Rational healthcare, not rationing
The Affordable Care Act remains in Republican cross hairs and very much in the news. In recent days, several patients have asked me what the law will mean for them. Many of the people I care for are incurably ill and need expensive medical care to stay alive. They've heard politicians say "Obamacare" will take away their choices, rob them of hope for living longer and cast their fate to "death panels" of faceless bureaucrats. Fortunately, none of this is true.
As a palliative care physician, I was relieved by the Supreme Court's ruling and hope Congress allows the law to stand. This is not a partisan reaction. Diseases know no politics. I'm relieved because this law may well unravel patterns of payment and practice that promote irrational care and make dying much harder than it has to be.

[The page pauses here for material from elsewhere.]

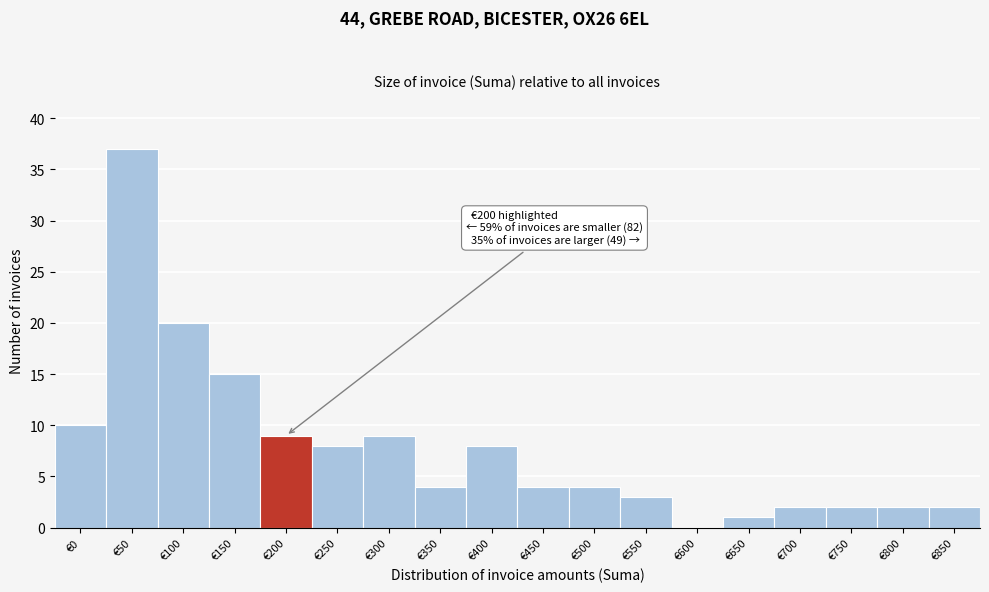

Reading right to left, extract all data points from this chart.

€850=2	€800=2	€750=2	€700=2	€650=1	€600=0	€550=3	€500=4	€450=4	€400=8	€350=4	€300=9	€250=8	€200=9	€150=15	€100=20	€50=37	€0=10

Today, most doctors are salaried employees and healthcare is a complex industry. Yet we still pay physicians for the quantity of procedures they perform rather than the quality of care and results they provide. Our system is specialist-centered rather than patient-centered. And anyone who has watched a loved one die badly will tell you that sometimes specialists do too much.
Our current structure for financing and delivering medical treatment developed in the decades after World War II, when doctors' offices were the engines of the healthcare system. Doctors were paid for services: an office visit, house call, setting a broken bone, performing an appendectomy or tonsillectomy. The busier doctors were, because of demand or reputation, the more money they made.